- ASSIGNMENT -
Copy out every line of text in the entries below, word for word, leaving out the pictures.

- INPUT DATA -

━━━━━━━━

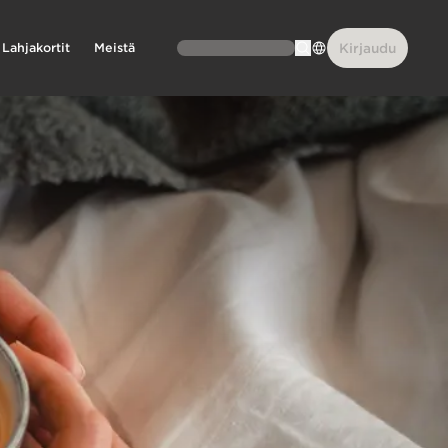
Lahjakortit
Meistä
Kirjaudu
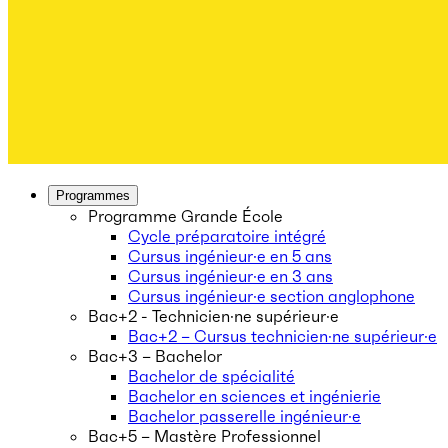
Programmes
Programme Grande École
Cycle préparatoire intégré
Cursus ingénieur·e en 5 ans
Cursus ingénieur·e en 3 ans
Cursus ingénieur·e section anglophone
Bac+2 - Technicien·ne supérieur·e
Bac+2 – Cursus technicien·ne supérieur·e
Bac+3 – Bachelor
Bachelor de spécialité
Bachelor en sciences et ingénierie
Bachelor passerelle ingénieur·e
Bac+5 – Mastère Professionnel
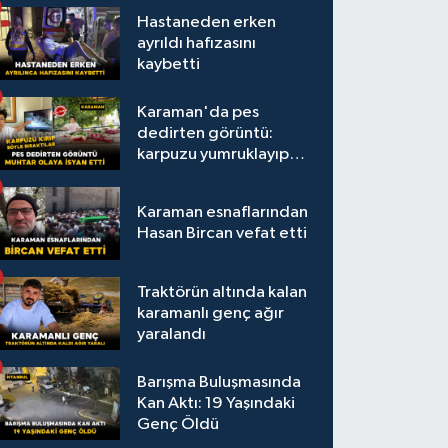
Hastaneden erken
ayrıldı hafızasını
kaybetti
Karaman'da pes
dedirten görüntü:
karpuzu yumruklayıp
yediler, artıklarını
kamelyada bıraktılar
Karaman esnaflarından
Hasan Bircan vefat etti
Traktörün altında kalan
karamanlı genç ağır
yaralandı
Barışma Buluşmasında
Kan Aktı: 19 Yaşındaki
Genç Öldü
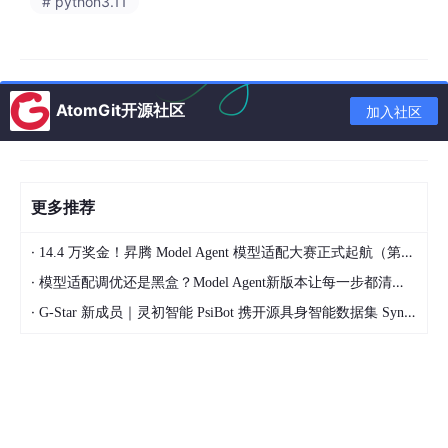
ode.JSON # 本地模型用JSON mode)class UserProfile(BaseMo
# python3.11
del): name: str email: str role: Literal[“admin”, “user”, “viewer”]
permissions: list[str]async def extract_user_profile(text: str, us
e_model: str = “openai”) -> UserProfile: client = openai_client if
use_model == “openai” else anthropic_client return await clien
t.chat.completions.create( model=“gpt-4o” if use_model == “o
AtomGit开源社区
加入社区
penai” else “claude-3-5-sonnet-20241022”, response_model=
UserProfile, messages=[ {“role”: “user”, “content”: f"从以下文本
中提取用户信息：\n{text}”} ], max_retries=3 # Instructor自动处
理格式错误重试 )
Instructor的自动重试机制是个杀手锏——当模型输出不符合Pyd
更多推荐
antic Schema时，它会自动把错误信息反馈给模型，让模型修
正，最多重试N次。### 复杂嵌套结构
·
14.4 万奖金！昇腾 Model Agent 模型适配大赛正式起航（第二季）
pythonfrom pydantic import BaseModel, model_validatorclass
·
模型适配调优还是黑盒？Model Agent新版本让每一步都清晰可见
Address(BaseModel): street: str city: str country: str = “中国” p
ostal_code: str | None = Noneclass ContactInfo(BaseModel): p
·
G-Star 新成员｜灵初智能 PsiBot 携开源具身智能数据集 SynData 入驻 AtomGit
hone: str | None = None email: str | None = None address: Ad
dress | None = None @model_validator(mode=‘after’) def at_le
ast_one_contact(self): if not self.phone and not self.email: raise
ValueError(“至少需要提供手机号或邮箱中的一种”) return selfclas
s CustomerRecord(BaseModel): customer_id: str name: str con
tact: ContactInfo tags: list[str] = [] created_at: str # ISO forma
t @model_validator(mode=‘after’) def validate_customer_id(sel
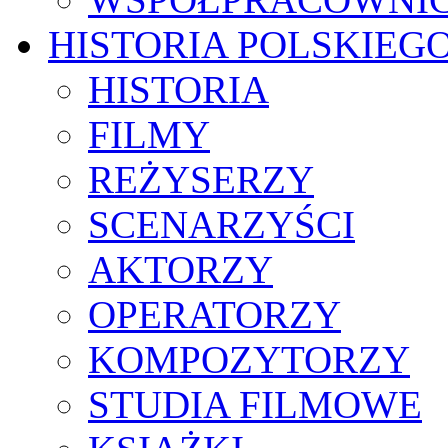
HISTORIA POLSKIEG
HISTORIA
FILMY
REŻYSERZY
SCENARZYŚCI
AKTORZY
OPERATORZY
KOMPOZYTORZY
STUDIA FILMOWE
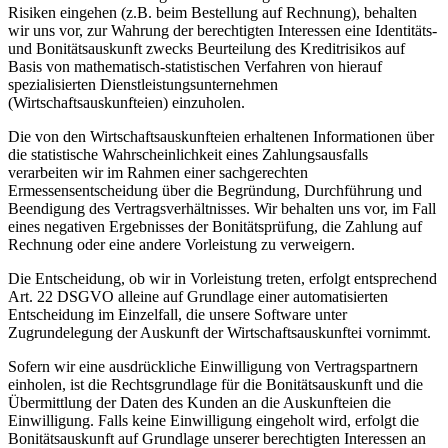
Risiken eingehen (z.B. beim Bestellung auf Rechnung), behalten
wir uns vor, zur Wahrung der berechtigten Interessen eine Identitäts-
und Bonitätsauskunft zwecks Beurteilung des Kreditrisikos auf
Basis von mathematisch-statistischen Verfahren von hierauf
spezialisierten Dienstleistungsunternehmen
(Wirtschaftsauskunfteien) einzuholen.
Die von den Wirtschaftsauskunfteien erhaltenen Informationen über
die statistische Wahrscheinlichkeit eines Zahlungsausfalls
verarbeiten wir im Rahmen einer sachgerechten
Ermessensentscheidung über die Begründung, Durchführung und
Beendigung des Vertragsverhältnisses. Wir behalten uns vor, im Fall
eines negativen Ergebnisses der Bonitätsprüfung, die Zahlung auf
Rechnung oder eine andere Vorleistung zu verweigern.
Die Entscheidung, ob wir in Vorleistung treten, erfolgt entsprechend
Art. 22 DSGVO alleine auf Grundlage einer automatisierten
Entscheidung im Einzelfall, die unsere Software unter
Zugrundelegung der Auskunft der Wirtschaftsauskunftei vornimmt.
Sofern wir eine ausdrückliche Einwilligung von Vertragspartnern
einholen, ist die Rechtsgrundlage für die Bonitätsauskunft und die
Übermittlung der Daten des Kunden an die Auskunfteien die
Einwilligung. Falls keine Einwilligung eingeholt wird, erfolgt die
Bonitätsauskunft auf Grundlage unserer berechtigten Interessen an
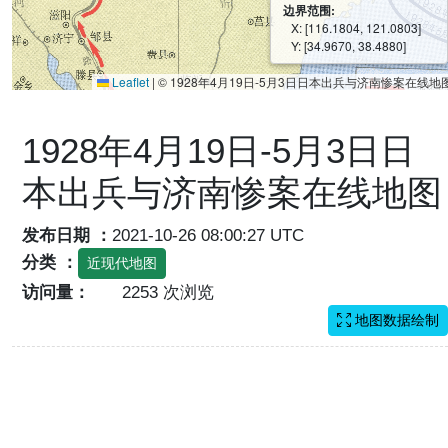
边界范围:
X: [116.1804, 121.0803]
Y: [34.9670, 38.4880]
Leaflet
|
© 1928年4月19日-5月3日日本出兵与济南惨案在线地
1928年4月19日-5月3日日
本出兵与济南惨案在线地图
发布日期 ：
2021-10-26 08:00:27 UTC
分类 ：
近现代地图
访问量：
2253 次浏览
地图数据绘制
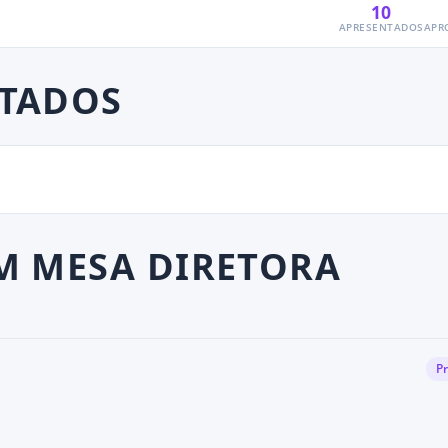
10
APRESENTADOS
APR
ATADOS
M MESA DIRETORA
P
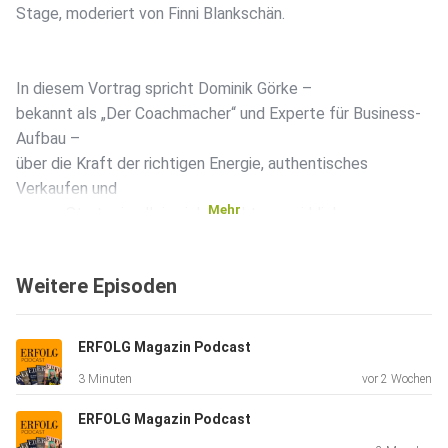
Stage, moderiert von Finni Blankschän.
In diesem Vortrag spricht Dominik Görke –
bekannt als „Der Coachmacher“ und Experte für Business-
Aufbau –
über die Kraft der richtigen Energie, authentisches
Verkaufen und
Mehr
warum Strategie allein nicht reicht, um wirklich
durchzustarten.
Weitere Episoden
Ein energiegeladener Impuls über Klarheit, Sichtbarkeit und
den
ERFOLG Magazin Podcast
Mut, seinen eigenen Weg im Business zu gehen.
3 Minuten
vor 2 Wochen
ERFOLG Magazin Podcast
Kurz. Klar. Auf den Punkt.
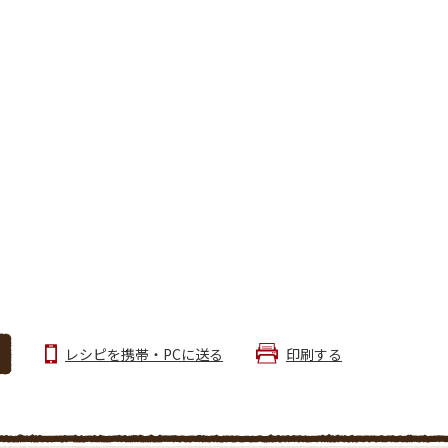
レシピを携帯・PCに送る
印刷する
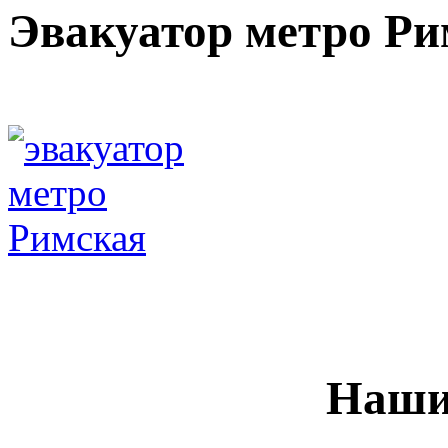
Эвакуатор метро Ри
Наши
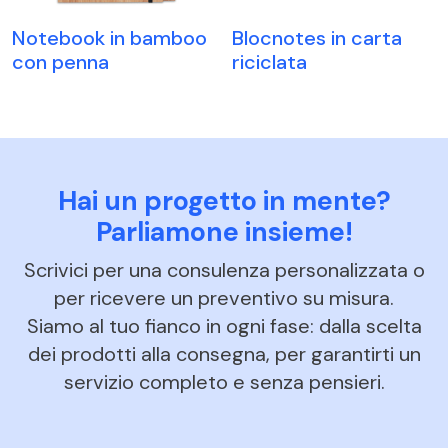
Notebook in bamboo
Blocnotes in carta
con penna
riciclata
Hai un progetto in mente?
Parliamone insieme!
Scrivici per una consulenza personalizzata o
per ricevere un preventivo su misura.
Siamo al tuo fianco in ogni fase: dalla scelta
dei prodotti alla consegna, per garantirti un
servizio completo e senza pensieri.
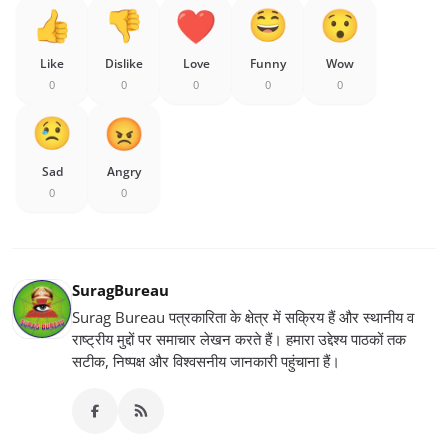
Like
Dislike
Love
Funny
Wow
0
0
0
0
0
Sad
Angry
0
0
SuragBureau
Surag Bureau पत्रकारिता के क्षेत्र में सक्रिय हैं और स्थानीय व
राष्ट्रीय मुद्दों पर समाचार लेखन करते हैं। हमारा उद्देश्य पाठकों तक
सटीक, निष्पक्ष और विश्वसनीय जानकारी पहुंचाना हैं।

━━━━━━━━

- PROBLEM SOLUTION -
Lahjakortit
Meistä
Kirjaudu
Programmes
Programme Grande École
Cycle préparatoire intégré
Cursus ingénieur·e en 5 ans
Cursus ingénieur·e en 3 ans
Cursus ingénieur·e section anglophone
Bac+2 - Technicien·ne supérieur·e
Bac+2 – Cursus technicien·ne supérieur·e
Bac+3 – Bachelor
Bachelor de spécialité
Bachelor en sciences et ingénierie
Bachelor passerelle ingénieur·e
Bac+5 – Mastère Professionnel
Hastaneden erken
ayrıldı hafızasını
kaybetti
Karaman'da pes
dedirten görüntü:
karpuzu yumruklayıp
yediler, artıklarını
kamelyada bıraktılar
Karaman esnaflarından
Hasan Bircan vefat etti
Traktörün altında kalan
karamanlı genç ağır
yaralandı
Barışma Buluşmasında
Kan Aktı: 19 Yaşındaki
Genç Öldü
ode.JSON # 本地模型用JSON mode)class UserProfile(BaseMo
# python3.11
del): name: str email: str role: Literal[“admin”, “user”, “viewer”]
permissions: list[str]async def extract_user_profile(text: str, us
e_model: str = “openai”) -> UserProfile: client = openai_client if
use_model == “openai” else anthropic_client return await clien
t.chat.completions.create( model=“gpt-4o” if use_model == “o
AtomGit开源社区
加入社区
penai” else “claude-3-5-sonnet-20241022”, response_model=
UserProfile, messages=[ {“role”: “user”, “content”: f"从以下文本
中提取用户信息：\n{text}”} ], max_retries=3 # Instructor自动处
理格式错误重试 )
Instructor的自动重试机制是个杀手锏——当模型输出不符合Pyd
更多推荐
antic Schema时，它会自动把错误信息反馈给模型，让模型修
正，最多重试N次。### 复杂嵌套结构
·
14.4 万奖金！昇腾 Model Agent 模型适配大赛正式起航（第二季）
pythonfrom pydantic import BaseModel, model_validatorclass
·
模型适配调优还是黑盒？Model Agent新版本让每一步都清晰可见
Address(BaseModel): street: str city: str country: str = “中国” p
ostal_code: str | None = Noneclass ContactInfo(BaseModel): p
·
G-Star 新成员｜灵初智能 PsiBot 携开源具身智能数据集 SynData 入驻 AtomGit
hone: str | None = None email: str | None = None address: Ad
dress | None = None @model_validator(mode=‘after’) def at_le
ast_one_contact(self): if not self.phone and not self.email: raise
ValueError(“至少需要提供手机号或邮箱中的一种”) return selfclas
s CustomerRecord(BaseModel): customer_id: str name: str con
tact: ContactInfo tags: list[str] = [] created_at: str # ISO forma
t @model_validator(mode=‘after’) def validate_customer_id(sel
HISTORIA POLSKIEG
HISTORIA
FILMY
REŻYSERZY
SCENARZYŚCI
AKTORZY
OPERATORZY
KOMPOZYTORZY
STUDIA FILMOWE
Risiken eingehen (z.B. beim Bestellung auf Rechnung), behalten
wir uns vor, zur Wahrung der berechtigten Interessen eine Identitäts-
und Bonitätsauskunft zwecks Beurteilung des Kreditrisikos auf
Basis von mathematisch-statistischen Verfahren von hierauf
spezialisierten Dienstleistungsunternehmen
(Wirtschaftsauskunfteien) einzuholen.
Die von den Wirtschaftsauskunfteien erhaltenen Informationen über
die statistische Wahrscheinlichkeit eines Zahlungsausfalls
verarbeiten wir im Rahmen einer sachgerechten
Ermessensentscheidung über die Begründung, Durchführung und
Beendigung des Vertragsverhältnisses. Wir behalten uns vor, im Fall
eines negativen Ergebnisses der Bonitätsprüfung, die Zahlung auf
Rechnung oder eine andere Vorleistung zu verweigern.
Die Entscheidung, ob wir in Vorleistung treten, erfolgt entsprechend
Art. 22 DSGVO alleine auf Grundlage einer automatisierten
Entscheidung im Einzelfall, die unsere Software unter
Zugrundelegung der Auskunft der Wirtschaftsauskunftei vornimmt.
Sofern wir eine ausdrückliche Einwilligung von Vertragspartnern
einholen, ist die Rechtsgrundlage für die Bonitätsauskunft und die
Übermittlung der Daten des Kunden an die Auskunfteien die
Einwilligung. Falls keine Einwilligung eingeholt wird, erfolgt die
Bonitätsauskunft auf Grundlage unserer berechtigten Interessen an
边界范围:
X: [116.1804, 121.0803]
Y: [34.9670, 38.4880]
Leaflet
|
© 1928年4月19日-5月3日日本出兵与济南惨案在线地
1928年4月19日-5月3日日
本出兵与济南惨案在线地图
发布日期 ：
2021-10-26 08:00:27 UTC
分类 ：
近现代地图
访问量：
2253 次浏览
地图数据绘制
10
APRESENTADOS
APR
ATADOS
M MESA DIRETORA
P
Stage, moderiert von Finni Blankschän.
In diesem Vortrag spricht Dominik Görke –
bekannt als „Der Coachmacher“ und Experte für Business-
Aufbau –
über die Kraft der richtigen Energie, authentisches
Verkaufen und
Mehr
warum Strategie allein nicht reicht, um wirklich
durchzustarten.
Weitere Episoden
Ein energiegeladener Impuls über Klarheit, Sichtbarkeit und
den
ERFOLG Magazin Podcast
Mut, seinen eigenen Weg im Business zu gehen.
3 Minuten
vor 2 Wochen
ERFOLG Magazin Podcast
Kurz. Klar. Auf den Punkt.
レシピを携帯・PCに送る
印刷する
Эвакуатор метро Ри
Наши
Notebook in bamboo
Blocnotes in carta
con penna
riciclata
Hai un progetto in mente?
Parliamone insieme!
Scrivici per una consulenza personalizzata o
per ricevere un preventivo su misura.
Siamo al tuo fianco in ogni fase: dalla scelta
dei prodotti alla consegna, per garantirti un
servizio completo e senza pensieri.
Like
Dislike
Love
Funny
Wow
0
0
0
0
0
Sad
Angry
0
0
SuragBureau
Surag Bureau पत्रकारिता के क्षेत्र में सक्रिय हैं और स्थानीय व
राष्ट्रीय मुद्दों पर समाचार लेखन करते हैं। हमारा उद्देश्य पाठकों तक
सटीक, निष्पक्ष और विश्वसनीय जानकारी पहुंचाना हैं।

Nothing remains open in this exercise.